En el siglo XIII, cuando el resto de Europa vivía de la harina mal molida y la carne asada, los florentinos ya sabían cocinar el pato a la naranja y, un siglo después, la pasta de hojaldre era cosa corriente en las mesas elegantes de Italia, así como la salsa bechamel, dos preparaciones que pasan por ser invenciones española y francesa, respectivamente. El Renacimiento italiano dio también a Europa los helados, los sorbetes y la buena parte de la dulcería de azúcar, el franchipán, la pasta macarrón, el mazapán, así como los licores azucarados. También introdujo en las cocinas elegantes las verduras y hortalizas, hasta entonces despreciadas como comida de pobres.

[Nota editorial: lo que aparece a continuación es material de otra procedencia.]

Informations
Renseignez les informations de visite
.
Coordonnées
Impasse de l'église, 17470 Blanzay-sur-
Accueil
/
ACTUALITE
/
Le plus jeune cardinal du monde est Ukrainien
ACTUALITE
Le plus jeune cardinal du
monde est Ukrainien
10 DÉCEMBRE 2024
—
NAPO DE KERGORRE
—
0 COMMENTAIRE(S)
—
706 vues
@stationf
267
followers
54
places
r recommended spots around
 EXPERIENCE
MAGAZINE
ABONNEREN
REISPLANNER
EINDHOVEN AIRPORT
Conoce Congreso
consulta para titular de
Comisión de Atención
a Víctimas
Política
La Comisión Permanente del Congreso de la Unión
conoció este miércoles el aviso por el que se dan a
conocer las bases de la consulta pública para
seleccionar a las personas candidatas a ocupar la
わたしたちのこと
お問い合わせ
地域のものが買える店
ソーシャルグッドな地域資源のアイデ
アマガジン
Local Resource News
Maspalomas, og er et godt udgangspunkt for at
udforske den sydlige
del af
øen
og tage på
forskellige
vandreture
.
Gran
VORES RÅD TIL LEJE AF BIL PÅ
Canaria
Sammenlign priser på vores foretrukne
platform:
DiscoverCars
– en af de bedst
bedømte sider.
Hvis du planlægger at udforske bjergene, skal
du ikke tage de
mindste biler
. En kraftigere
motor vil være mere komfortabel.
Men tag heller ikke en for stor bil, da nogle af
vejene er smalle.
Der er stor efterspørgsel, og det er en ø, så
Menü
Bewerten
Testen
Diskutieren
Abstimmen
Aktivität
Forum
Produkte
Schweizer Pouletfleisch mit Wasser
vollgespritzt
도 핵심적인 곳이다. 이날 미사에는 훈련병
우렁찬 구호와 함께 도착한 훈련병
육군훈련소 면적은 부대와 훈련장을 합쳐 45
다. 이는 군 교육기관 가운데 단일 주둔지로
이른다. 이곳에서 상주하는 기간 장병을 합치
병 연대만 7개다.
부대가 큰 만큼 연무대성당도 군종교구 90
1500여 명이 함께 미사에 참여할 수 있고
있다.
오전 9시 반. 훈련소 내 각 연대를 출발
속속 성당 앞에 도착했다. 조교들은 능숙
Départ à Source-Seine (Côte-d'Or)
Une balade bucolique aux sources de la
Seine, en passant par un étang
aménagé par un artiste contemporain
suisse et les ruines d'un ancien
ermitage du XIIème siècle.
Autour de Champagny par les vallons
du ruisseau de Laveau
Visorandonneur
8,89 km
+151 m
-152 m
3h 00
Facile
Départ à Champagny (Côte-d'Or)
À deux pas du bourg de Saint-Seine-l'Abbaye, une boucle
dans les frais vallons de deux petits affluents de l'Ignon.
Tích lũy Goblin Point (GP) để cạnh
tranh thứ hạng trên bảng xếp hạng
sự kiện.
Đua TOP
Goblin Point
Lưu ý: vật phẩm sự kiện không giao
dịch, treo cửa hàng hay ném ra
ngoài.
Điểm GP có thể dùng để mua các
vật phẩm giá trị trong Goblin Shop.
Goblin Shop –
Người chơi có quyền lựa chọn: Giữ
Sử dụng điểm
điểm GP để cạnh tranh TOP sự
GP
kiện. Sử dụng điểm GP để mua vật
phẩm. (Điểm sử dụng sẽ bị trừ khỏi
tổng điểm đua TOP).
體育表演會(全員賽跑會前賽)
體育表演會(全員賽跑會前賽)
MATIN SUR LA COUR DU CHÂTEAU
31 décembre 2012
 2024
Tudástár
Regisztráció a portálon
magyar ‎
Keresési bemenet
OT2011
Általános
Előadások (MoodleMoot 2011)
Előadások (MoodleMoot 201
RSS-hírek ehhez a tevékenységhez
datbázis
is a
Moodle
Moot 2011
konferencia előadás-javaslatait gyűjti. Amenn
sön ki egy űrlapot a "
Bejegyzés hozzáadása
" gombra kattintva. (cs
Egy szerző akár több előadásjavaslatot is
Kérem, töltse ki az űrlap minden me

Esta influencia italiana queda patente en los primeros recetarios impresos en España, el Llibre de coch de Ruperto de Nola, cocinero del serenísimo señor don Fernando de Nápoles (aparecido en 1520 y traducido al castellano un lustro después como Libro de guisados, en Toledo). Otro cocinero formado en Italia, Diego Granado, publicó su Libro del arte de cocina en 1599.